> **PROMPT**:
Convert the lines of all the material below into a numbered list, omitting any blank lines.

-- start SOURCE DATA --

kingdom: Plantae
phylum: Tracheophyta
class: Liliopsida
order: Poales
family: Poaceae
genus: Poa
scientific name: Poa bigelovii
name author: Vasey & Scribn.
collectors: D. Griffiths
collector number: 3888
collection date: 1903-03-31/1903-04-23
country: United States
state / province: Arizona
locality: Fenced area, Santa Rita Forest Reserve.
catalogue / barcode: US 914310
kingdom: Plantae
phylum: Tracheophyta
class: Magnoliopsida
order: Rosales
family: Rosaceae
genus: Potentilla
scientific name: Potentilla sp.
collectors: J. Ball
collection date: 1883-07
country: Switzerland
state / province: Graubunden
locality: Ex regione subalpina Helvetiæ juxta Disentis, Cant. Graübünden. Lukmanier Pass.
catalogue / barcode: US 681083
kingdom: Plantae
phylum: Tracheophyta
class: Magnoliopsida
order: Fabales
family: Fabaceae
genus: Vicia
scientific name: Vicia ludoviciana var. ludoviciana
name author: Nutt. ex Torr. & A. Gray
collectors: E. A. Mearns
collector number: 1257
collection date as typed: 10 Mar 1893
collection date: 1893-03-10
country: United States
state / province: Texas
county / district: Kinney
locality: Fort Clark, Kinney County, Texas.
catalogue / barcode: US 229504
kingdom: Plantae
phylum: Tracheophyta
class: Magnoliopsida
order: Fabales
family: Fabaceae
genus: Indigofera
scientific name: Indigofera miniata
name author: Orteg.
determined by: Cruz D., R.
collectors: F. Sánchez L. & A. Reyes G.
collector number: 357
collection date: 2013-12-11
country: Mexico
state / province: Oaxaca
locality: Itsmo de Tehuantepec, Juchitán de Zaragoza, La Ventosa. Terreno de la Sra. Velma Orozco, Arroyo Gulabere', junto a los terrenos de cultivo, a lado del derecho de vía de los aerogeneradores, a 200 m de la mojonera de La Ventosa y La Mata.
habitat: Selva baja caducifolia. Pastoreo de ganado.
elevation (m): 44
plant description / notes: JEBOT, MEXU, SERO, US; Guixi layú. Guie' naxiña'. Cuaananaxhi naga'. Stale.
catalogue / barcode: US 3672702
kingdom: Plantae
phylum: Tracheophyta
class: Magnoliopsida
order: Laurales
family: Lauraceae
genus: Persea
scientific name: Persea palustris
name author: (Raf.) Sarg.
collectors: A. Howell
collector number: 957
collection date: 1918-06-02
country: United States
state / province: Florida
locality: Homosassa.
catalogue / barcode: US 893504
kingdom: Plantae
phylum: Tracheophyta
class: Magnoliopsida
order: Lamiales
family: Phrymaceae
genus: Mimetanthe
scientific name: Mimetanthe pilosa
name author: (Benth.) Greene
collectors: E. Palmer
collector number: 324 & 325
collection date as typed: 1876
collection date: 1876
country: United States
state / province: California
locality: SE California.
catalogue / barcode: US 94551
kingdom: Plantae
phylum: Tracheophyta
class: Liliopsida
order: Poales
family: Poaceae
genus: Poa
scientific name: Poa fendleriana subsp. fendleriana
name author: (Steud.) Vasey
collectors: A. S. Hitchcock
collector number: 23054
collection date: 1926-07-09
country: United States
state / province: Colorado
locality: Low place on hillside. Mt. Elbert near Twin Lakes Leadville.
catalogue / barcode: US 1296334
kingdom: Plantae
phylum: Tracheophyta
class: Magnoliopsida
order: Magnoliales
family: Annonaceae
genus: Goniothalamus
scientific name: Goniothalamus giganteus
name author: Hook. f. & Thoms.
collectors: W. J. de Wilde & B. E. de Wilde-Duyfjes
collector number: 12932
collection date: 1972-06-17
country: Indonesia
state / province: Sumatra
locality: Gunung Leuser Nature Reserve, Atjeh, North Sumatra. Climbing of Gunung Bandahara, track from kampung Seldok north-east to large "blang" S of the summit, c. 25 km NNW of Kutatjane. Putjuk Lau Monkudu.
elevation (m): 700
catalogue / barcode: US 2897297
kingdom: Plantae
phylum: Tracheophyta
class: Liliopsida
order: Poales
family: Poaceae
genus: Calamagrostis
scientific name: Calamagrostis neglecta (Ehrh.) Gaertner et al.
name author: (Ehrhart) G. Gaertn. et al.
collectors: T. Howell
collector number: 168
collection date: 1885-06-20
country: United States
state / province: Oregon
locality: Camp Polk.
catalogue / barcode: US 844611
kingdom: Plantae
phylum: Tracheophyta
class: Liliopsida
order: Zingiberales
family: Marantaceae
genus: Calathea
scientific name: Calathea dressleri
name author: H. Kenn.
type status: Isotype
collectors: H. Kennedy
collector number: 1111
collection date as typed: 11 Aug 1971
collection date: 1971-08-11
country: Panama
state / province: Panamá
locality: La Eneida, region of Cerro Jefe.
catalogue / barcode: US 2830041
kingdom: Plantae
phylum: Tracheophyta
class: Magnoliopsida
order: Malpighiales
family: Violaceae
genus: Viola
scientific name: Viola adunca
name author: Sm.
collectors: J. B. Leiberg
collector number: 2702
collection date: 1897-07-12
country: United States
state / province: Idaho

-- end SOURCE DATA --

> **SOLUTION TO THIS TASK**:
1. kingdom: Plantae
2. phylum: Tracheophyta
3. class: Liliopsida
4. order: Poales
5. family: Poaceae
6. genus: Poa
7. scientific name: Poa bigelovii
8. name author: Vasey & Scribn.
9. collectors: D. Griffiths
10. collector number: 3888
11. collection date: 1903-03-31/1903-04-23
12. country: United States
13. state / province: Arizona
14. locality: Fenced area, Santa Rita Forest Reserve.
15. catalogue / barcode: US 914310
16. kingdom: Plantae
17. phylum: Tracheophyta
18. class: Magnoliopsida
19. order: Rosales
20. family: Rosaceae
21. genus: Potentilla
22. scientific name: Potentilla sp.
23. collectors: J. Ball
24. collection date: 1883-07
25. country: Switzerland
26. state / province: Graubunden
27. locality: Ex regione subalpina Helvetiæ juxta Disentis, Cant. Graübünden. Lukmanier Pass.
28. catalogue / barcode: US 681083
29. kingdom: Plantae
30. phylum: Tracheophyta
31. class: Magnoliopsida
32. order: Fabales
33. family: Fabaceae
34. genus: Vicia
35. scientific name: Vicia ludoviciana var. ludoviciana
36. name author: Nutt. ex Torr. & A. Gray
37. collectors: E. A. Mearns
38. collector number: 1257
39. collection date as typed: 10 Mar 1893
40. collection date: 1893-03-10
41. country: United States
42. state / province: Texas
43. county / district: Kinney
44. locality: Fort Clark, Kinney County, Texas.
45. catalogue / barcode: US 229504
46. kingdom: Plantae
47. phylum: Tracheophyta
48. class: Magnoliopsida
49. order: Fabales
50. family: Fabaceae
51. genus: Indigofera
52. scientific name: Indigofera miniata
53. name author: Orteg.
54. determined by: Cruz D., R.
55. collectors: F. Sánchez L. & A. Reyes G.
56. collector number: 357
57. collection date: 2013-12-11
58. country: Mexico
59. state / province: Oaxaca
60. locality: Itsmo de Tehuantepec, Juchitán de Zaragoza, La Ventosa. Terreno de la Sra. Velma Orozco, Arroyo Gulabere', junto a los terrenos de cultivo, a lado del derecho de vía de los aerogeneradores, a 200 m de la mojonera de La Ventosa y La Mata.
61. habitat: Selva baja caducifolia. Pastoreo de ganado.
62. elevation (m): 44
63. plant description / notes: JEBOT, MEXU, SERO, US; Guixi layú. Guie' naxiña'. Cuaananaxhi naga'. Stale.
64. catalogue / barcode: US 3672702
65. kingdom: Plantae
66. phylum: Tracheophyta
67. class: Magnoliopsida
68. order: Laurales
69. family: Lauraceae
70. genus: Persea
71. scientific name: Persea palustris
72. name author: (Raf.) Sarg.
73. collectors: A. Howell
74. collector number: 957
75. collection date: 1918-06-02
76. country: United States
77. state / province: Florida
78. locality: Homosassa.
79. catalogue / barcode: US 893504
80. kingdom: Plantae
81. phylum: Tracheophyta
82. class: Magnoliopsida
83. order: Lamiales
84. family: Phrymaceae
85. genus: Mimetanthe
86. scientific name: Mimetanthe pilosa
87. name author: (Benth.) Greene
88. collectors: E. Palmer
89. collector number: 324 & 325
90. collection date as typed: 1876
91. collection date: 1876
92. country: United States
93. state / province: California
94. locality: SE California.
95. catalogue / barcode: US 94551
96. kingdom: Plantae
97. phylum: Tracheophyta
98. class: Liliopsida
99. order: Poales
100. family: Poaceae
101. genus: Poa
102. scientific name: Poa fendleriana subsp. fendleriana
103. name author: (Steud.) Vasey
104. collectors: A. S. Hitchcock
105. collector number: 23054
106. collection date: 1926-07-09
107. country: United States
108. state / province: Colorado
109. locality: Low place on hillside. Mt. Elbert near Twin Lakes Leadville.
110. catalogue / barcode: US 1296334
111. kingdom: Plantae
112. phylum: Tracheophyta
113. class: Magnoliopsida
114. order: Magnoliales
115. family: Annonaceae
116. genus: Goniothalamus
117. scientific name: Goniothalamus giganteus
118. name author: Hook. f. & Thoms.
119. collectors: W. J. de Wilde & B. E. de Wilde-Duyfjes
120. collector number: 12932
121. collection date: 1972-06-17
122. country: Indonesia
123. state / province: Sumatra
124. locality: Gunung Leuser Nature Reserve, Atjeh, North Sumatra. Climbing of Gunung Bandahara, track from kampung Seldok north-east to large "blang" S of the summit, c. 25 km NNW of Kutatjane. Putjuk Lau Monkudu.
125. elevation (m): 700
126. catalogue / barcode: US 2897297
127. kingdom: Plantae
128. phylum: Tracheophyta
129. class: Liliopsida
130. order: Poales
131. family: Poaceae
132. genus: Calamagrostis
133. scientific name: Calamagrostis neglecta (Ehrh.) Gaertner et al.
134. name author: (Ehrhart) G. Gaertn. et al.
135. collectors: T. Howell
136. collector number: 168
137. collection date: 1885-06-20
138. country: United States
139. state / province: Oregon
140. locality: Camp Polk.
141. catalogue / barcode: US 844611
142. kingdom: Plantae
143. phylum: Tracheophyta
144. class: Liliopsida
145. order: Zingiberales
146. family: Marantaceae
147. genus: Calathea
148. scientific name: Calathea dressleri
149. name author: H. Kenn.
150. type status: Isotype
151. collectors: H. Kennedy
152. collector number: 1111
153. collection date as typed: 11 Aug 1971
154. collection date: 1971-08-11
155. country: Panama
156. state / province: Panamá
157. locality: La Eneida, region of Cerro Jefe.
158. catalogue / barcode: US 2830041
159. kingdom: Plantae
160. phylum: Tracheophyta
161. class: Magnoliopsida
162. order: Malpighiales
163. family: Violaceae
164. genus: Viola
165. scientific name: Viola adunca
166. name author: Sm.
167. collectors: J. B. Leiberg
168. collector number: 2702
169. collection date: 1897-07-12
170. country: United States
171. state / province: Idaho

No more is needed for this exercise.